Work to complete | Repeat every entry exactly as it appears.

Records excerpted from a collection:
....

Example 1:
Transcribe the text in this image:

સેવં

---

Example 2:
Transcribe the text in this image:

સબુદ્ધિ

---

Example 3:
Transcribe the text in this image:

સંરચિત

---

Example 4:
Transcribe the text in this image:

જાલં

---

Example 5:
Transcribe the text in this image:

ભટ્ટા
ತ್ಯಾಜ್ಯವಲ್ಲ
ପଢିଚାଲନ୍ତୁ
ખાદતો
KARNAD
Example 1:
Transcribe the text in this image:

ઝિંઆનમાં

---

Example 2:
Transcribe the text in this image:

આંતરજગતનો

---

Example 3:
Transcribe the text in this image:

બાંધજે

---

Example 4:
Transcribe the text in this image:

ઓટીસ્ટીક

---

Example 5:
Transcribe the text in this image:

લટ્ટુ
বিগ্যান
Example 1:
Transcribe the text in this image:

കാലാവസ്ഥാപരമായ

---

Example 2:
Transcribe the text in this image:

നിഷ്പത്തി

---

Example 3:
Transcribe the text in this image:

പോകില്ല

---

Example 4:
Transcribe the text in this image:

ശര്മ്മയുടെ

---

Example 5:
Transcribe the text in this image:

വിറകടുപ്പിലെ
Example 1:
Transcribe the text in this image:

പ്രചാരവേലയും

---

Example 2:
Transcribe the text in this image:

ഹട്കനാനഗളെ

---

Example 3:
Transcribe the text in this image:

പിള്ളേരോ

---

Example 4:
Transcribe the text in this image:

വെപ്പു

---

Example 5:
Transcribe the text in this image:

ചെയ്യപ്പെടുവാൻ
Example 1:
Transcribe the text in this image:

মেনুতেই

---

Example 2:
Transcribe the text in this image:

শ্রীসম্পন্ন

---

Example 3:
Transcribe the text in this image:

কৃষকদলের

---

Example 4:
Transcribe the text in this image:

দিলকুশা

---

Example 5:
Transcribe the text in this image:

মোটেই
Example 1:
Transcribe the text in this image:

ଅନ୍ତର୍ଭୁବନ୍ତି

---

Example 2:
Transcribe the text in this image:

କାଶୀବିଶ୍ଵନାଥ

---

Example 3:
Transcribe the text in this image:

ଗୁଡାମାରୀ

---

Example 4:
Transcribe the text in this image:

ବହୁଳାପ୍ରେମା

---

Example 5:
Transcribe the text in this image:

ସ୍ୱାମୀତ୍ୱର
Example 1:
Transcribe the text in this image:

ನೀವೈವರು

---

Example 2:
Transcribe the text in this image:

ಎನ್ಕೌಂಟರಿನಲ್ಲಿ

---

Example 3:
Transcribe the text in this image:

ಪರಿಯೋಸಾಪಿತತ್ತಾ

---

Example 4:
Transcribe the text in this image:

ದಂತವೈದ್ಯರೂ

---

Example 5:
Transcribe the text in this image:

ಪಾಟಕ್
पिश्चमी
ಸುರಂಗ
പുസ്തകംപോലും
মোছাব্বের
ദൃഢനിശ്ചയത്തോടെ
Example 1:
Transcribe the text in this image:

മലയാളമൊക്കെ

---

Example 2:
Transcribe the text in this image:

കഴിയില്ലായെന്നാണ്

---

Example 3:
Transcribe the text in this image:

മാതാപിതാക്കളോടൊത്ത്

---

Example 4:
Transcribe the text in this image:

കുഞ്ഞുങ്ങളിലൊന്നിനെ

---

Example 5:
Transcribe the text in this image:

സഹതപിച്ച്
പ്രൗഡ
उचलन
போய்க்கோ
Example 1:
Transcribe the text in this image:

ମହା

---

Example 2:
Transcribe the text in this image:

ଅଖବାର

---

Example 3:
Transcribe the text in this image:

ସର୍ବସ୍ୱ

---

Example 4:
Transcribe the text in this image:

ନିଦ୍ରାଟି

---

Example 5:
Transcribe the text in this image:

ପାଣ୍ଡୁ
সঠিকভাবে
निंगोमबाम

....

Result below |
Example 1:
Transcribe the text in this image:

સેવં

---

Example 2:
Transcribe the text in this image:

સબુદ્ધિ

---

Example 3:
Transcribe the text in this image:

સંરચિત

---

Example 4:
Transcribe the text in this image:

જાલં

---

Example 5:
Transcribe the text in this image:

ભટ્ટા
ತ್ಯಾಜ್ಯವಲ್ಲ
ପଢିଚାଲନ୍ତୁ
ખાદતો
KARNAD
Example 1:
Transcribe the text in this image:

ઝિંઆનમાં

---

Example 2:
Transcribe the text in this image:

આંતરજગતનો

---

Example 3:
Transcribe the text in this image:

બાંધજે

---

Example 4:
Transcribe the text in this image:

ઓટીસ્ટીક

---

Example 5:
Transcribe the text in this image:

લટ્ટુ
বিগ্যান
Example 1:
Transcribe the text in this image:

കാലാവസ്ഥാപരമായ

---

Example 2:
Transcribe the text in this image:

നിഷ്പത്തി

---

Example 3:
Transcribe the text in this image:

പോകില്ല

---

Example 4:
Transcribe the text in this image:

ശര്മ്മയുടെ

---

Example 5:
Transcribe the text in this image:

വിറകടുപ്പിലെ
Example 1:
Transcribe the text in this image:

പ്രചാരവേലയും

---

Example 2:
Transcribe the text in this image:

ഹട്കനാനഗളെ

---

Example 3:
Transcribe the text in this image:

പിള്ളേരോ

---

Example 4:
Transcribe the text in this image:

വെപ്പു

---

Example 5:
Transcribe the text in this image:

ചെയ്യപ്പെടുവാൻ
Example 1:
Transcribe the text in this image:

মেনুতেই

---

Example 2:
Transcribe the text in this image:

শ্রীসম্পন্ন

---

Example 3:
Transcribe the text in this image:

কৃষকদলের

---

Example 4:
Transcribe the text in this image:

দিলকুশা

---

Example 5:
Transcribe the text in this image:

মোটেই
Example 1:
Transcribe the text in this image:

ଅନ୍ତର୍ଭୁବନ୍ତି

---

Example 2:
Transcribe the text in this image:

କାଶୀବିଶ୍ଵନାଥ

---

Example 3:
Transcribe the text in this image:

ଗୁଡାମାରୀ

---

Example 4:
Transcribe the text in this image:

ବହୁଳାପ୍ରେମା

---

Example 5:
Transcribe the text in this image:

ସ୍ୱାମୀତ୍ୱର
Example 1:
Transcribe the text in this image:

ನೀವೈವರು

---

Example 2:
Transcribe the text in this image:

ಎನ್ಕೌಂಟರಿನಲ್ಲಿ

---

Example 3:
Transcribe the text in this image:

ಪರಿಯೋಸಾಪಿತತ್ತಾ

---

Example 4:
Transcribe the text in this image:

ದಂತವೈದ್ಯರೂ

---

Example 5:
Transcribe the text in this image:

ಪಾಟಕ್
पिश्चमी
ಸುರಂಗ
പുസ്തകംപോലും
মোছাব্বের
ദൃഢനിശ്ചയത്തോടെ
Example 1:
Transcribe the text in this image:

മലയാളമൊക്കെ

---

Example 2:
Transcribe the text in this image:

കഴിയില്ലായെന്നാണ്

---

Example 3:
Transcribe the text in this image:

മാതാപിതാക്കളോടൊത്ത്

---

Example 4:
Transcribe the text in this image:

കുഞ്ഞുങ്ങളിലൊന്നിനെ

---

Example 5:
Transcribe the text in this image:

സഹതപിച്ച്
പ്രൗഡ
उचलन
போய்க்கோ
Example 1:
Transcribe the text in this image:

ମହା

---

Example 2:
Transcribe the text in this image:

ଅଖବାର

---

Example 3:
Transcribe the text in this image:

ସର୍ବସ୍ୱ

---

Example 4:
Transcribe the text in this image:

ନିଦ୍ରାଟି

---

Example 5:
Transcribe the text in this image:

ପାଣ୍ଡୁ
সঠিকভাবে
निंगोमबाम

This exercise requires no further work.